The rivet nuts are in place and will receive the final crimp once the plates are installed and torqued to 45 lbs/ft. The key to proper rivet nut installation is creating the correct sized hole. With a sharp 17/32″ inch drill bit, the rivet nut should only need a light tap with a hammer to insert it in the hole. When the hole is too large, it is hard to keep them centered and flat.
It is best to install the long bolts that go through the inner and outer plates from the inside out. The nut and washer to the left of the photo are incorrect. The plates and bolts get tight with the cross-frame, so the best policy is to assemble all the bolts before tightening anything, which is true with anything with multiple bolts. It prevents cross-threaded mounting holes and bolts.
Drill and place 3 rivet nuts in the rear cross-frame area and you are almost done. By now you are an expert at installing rivet nuts and are probably wondering how you lived without them. The rivet nut tool sits against the frame with no problem here. Watch your fingers! The tool can pinch severely!
A punch is used to open up the original emergency brake cable retainer. Simply drive it through until a 3/8″ bolt passes through it.
This is the driver side cross-frame mounted with the emergency brake cable retainer modified and in place on the center bolt. A slight bend into the retainer may be necessary to make everything fit, but it worked perfectly.
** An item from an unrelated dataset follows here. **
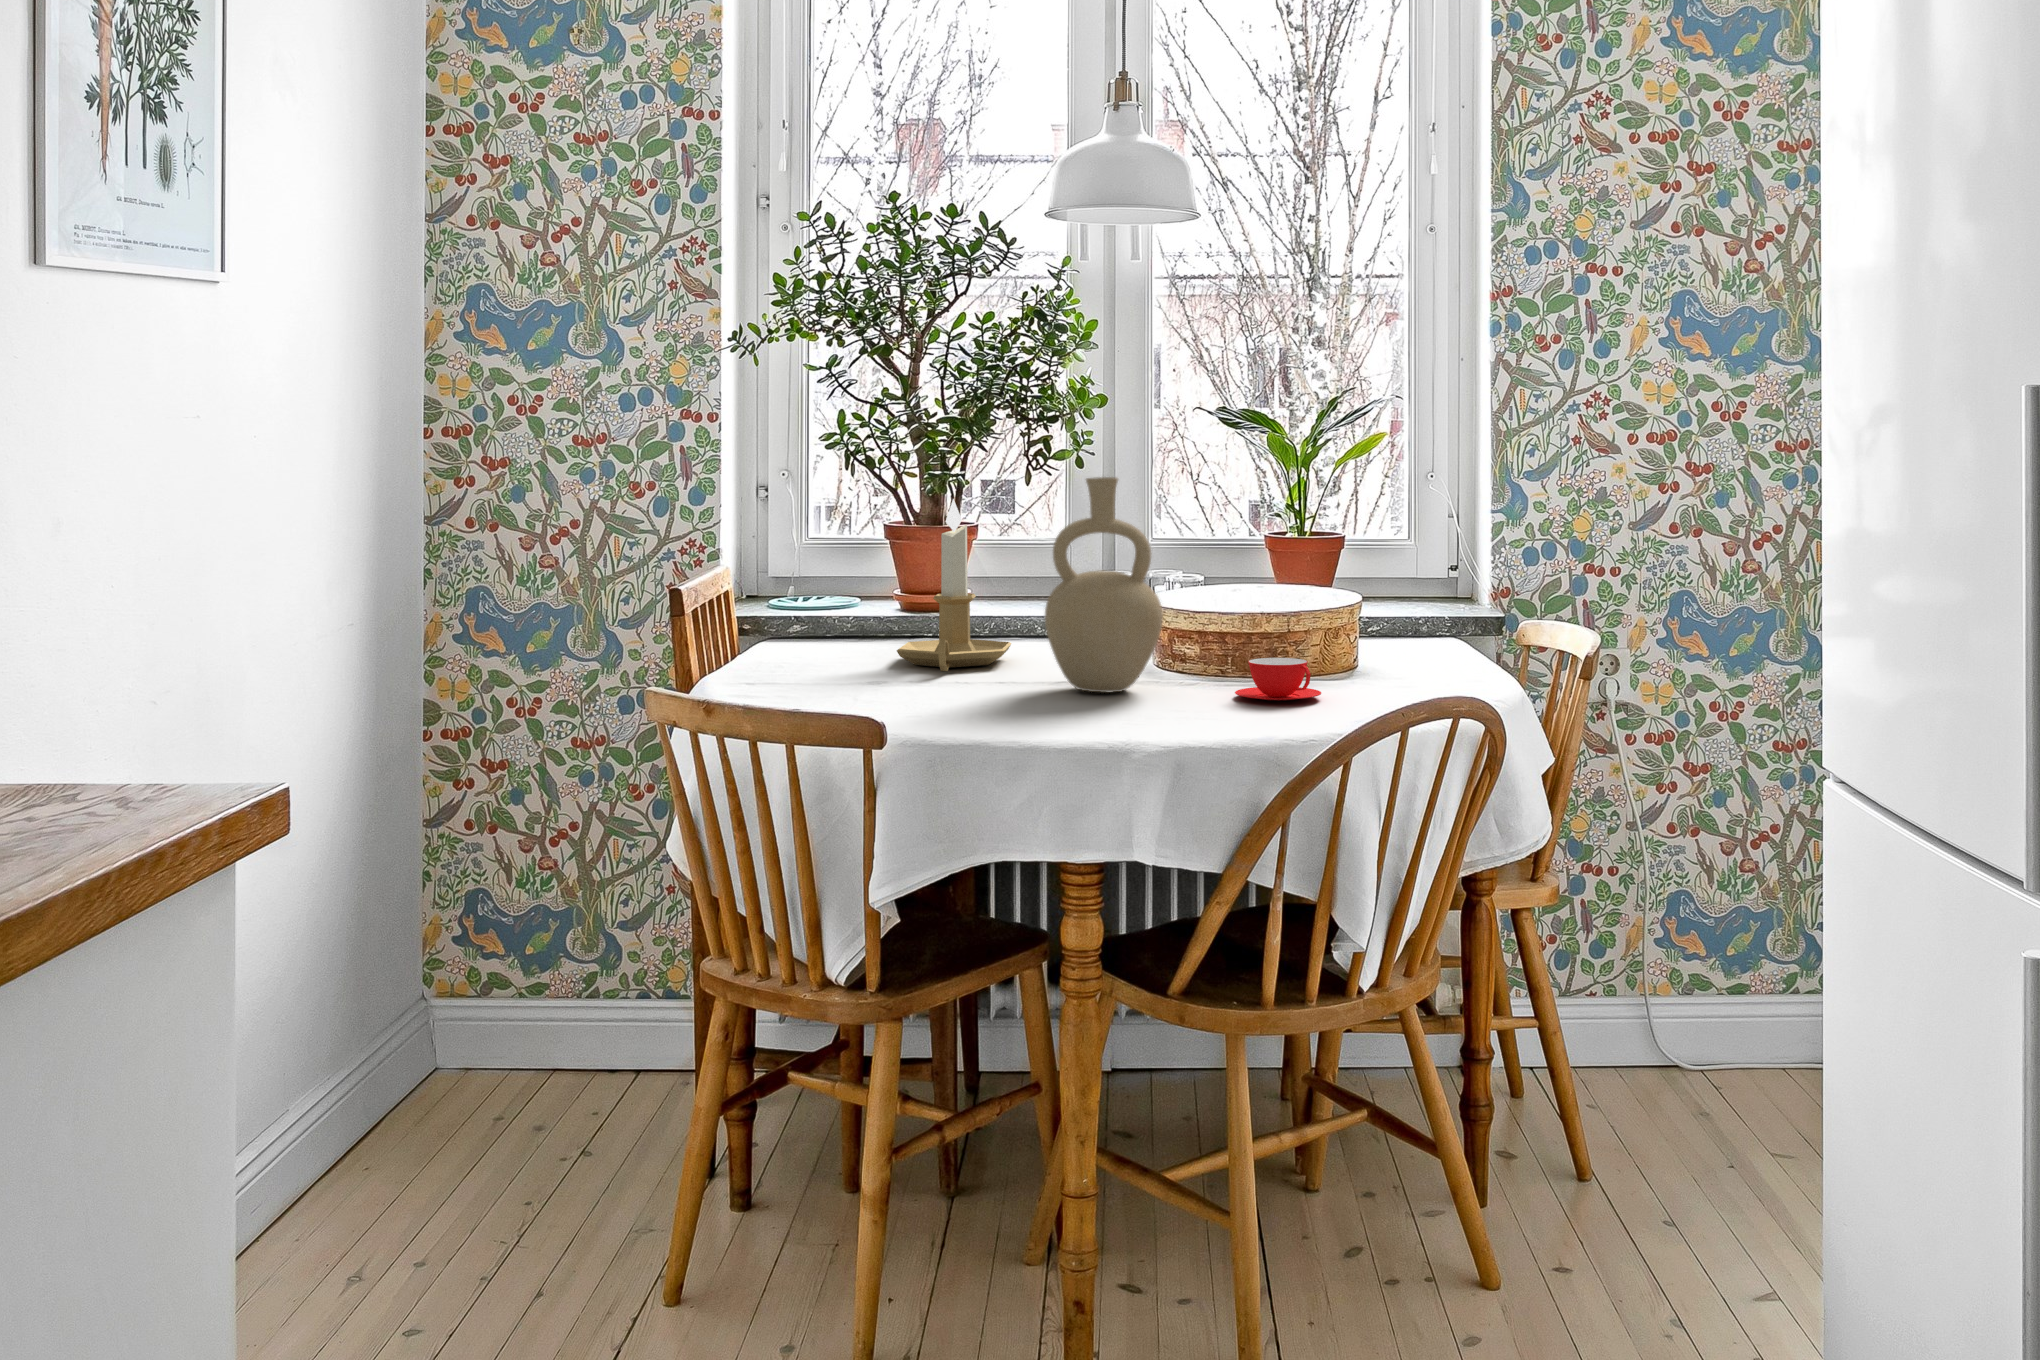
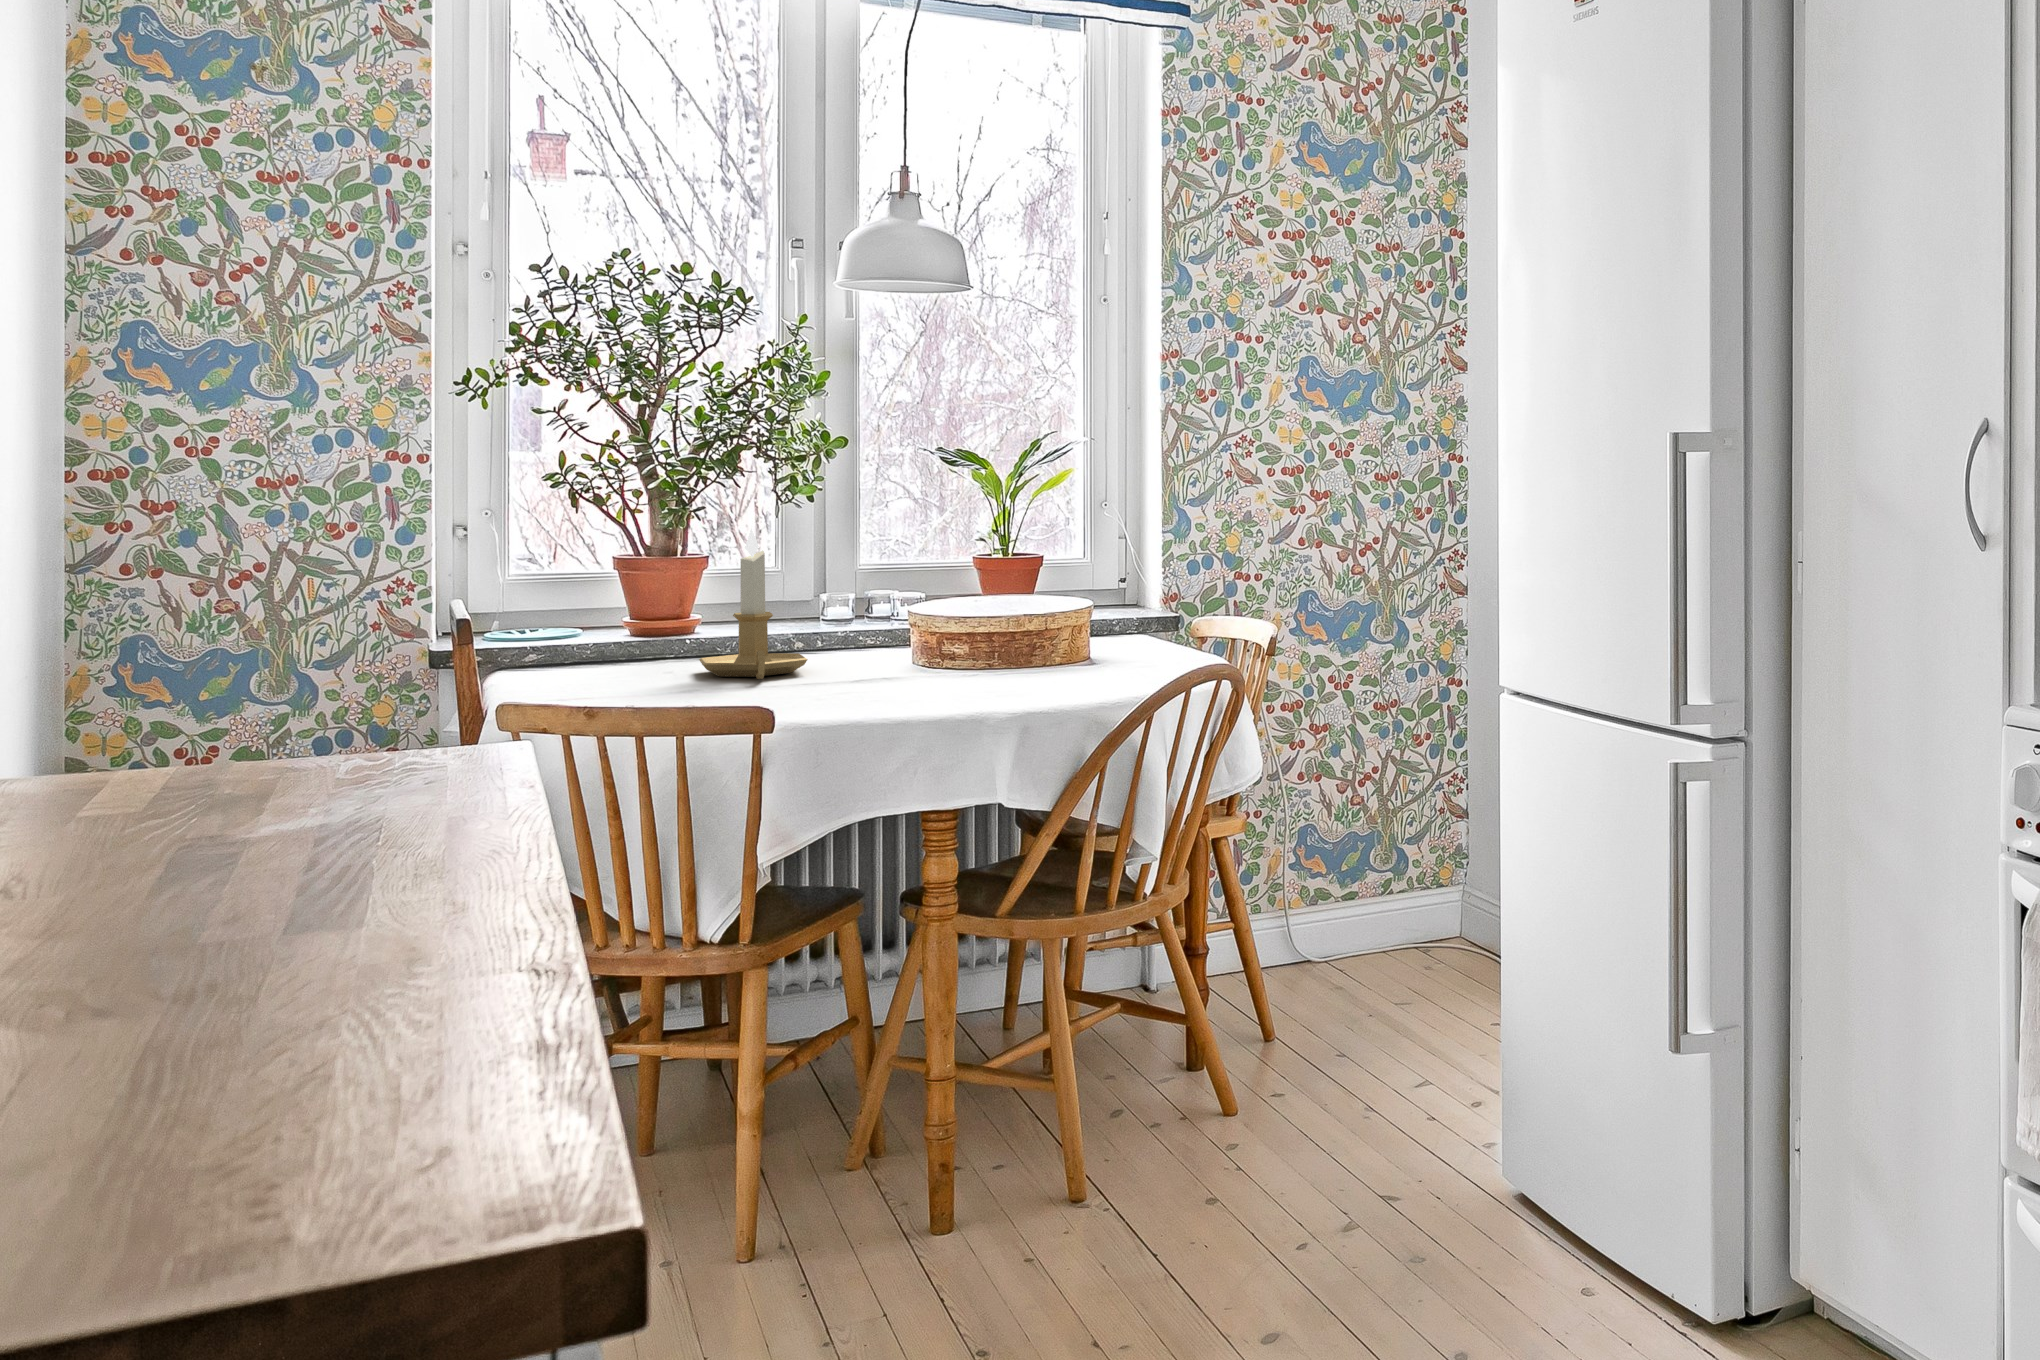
vase: present [1045,477,1163,692] -> none [872,505,977,685]
teacup: present [1235,658,1321,700] -> none [1041,649,1113,682]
Once the front plates are mounted solidly, position the fuel filter and lines. The fuel filter retaining strap has a pin to locate it on the frame with a 10mm screw that holds it to the inner frame rail. We were able to move the filter retaining strap up placing the locating pin in the screw hole area. We opened the screw hole up to 3/8″ and then drilled a new hole for the retaining screw.
The front control arm shaft to frame nut is removed on both sides to install the Camber-Brace. Check to make sure that the rear nuts are tight so that the control arms will stay in position when the front nuts are removed. The shaft nuts are 18mm self-locking and will require force to remove them until they are almost completely off.
Remember to hold onto the shims when you loosen the shaft nut. Put the shims in a safe place on the same side they were on for installation later. If the rear shaft nuts are tight the rear shims will stay in place.
Put the Camber-Brace in position then install the long bolt through the camber-brace and into the control arm shaft. Notice the washer that goes between the control arm shaft and shims. This washer has a cupped side; the cupped side goes towards the control arm shaft.
This is the cupped washer on the outside of the control arm shaft. It also must have the cupped side toward the shaft. Once the washers and control arm shaft nut are in place the shims that were previously removed will be installed. Tighten the control arm nut and have the vehicle aligned after a day or two has passed to allow for settling.
The camber-brace is installed and ready to stabilize the Corvette through some high speed cornering. You do not absolutely have to align the car. If necessary, shims are provided to make the camber-brace fit snugly between the frame horns. We decided to leave the shims out and have the car aligned because I prefer to use the fewest number of shims possible.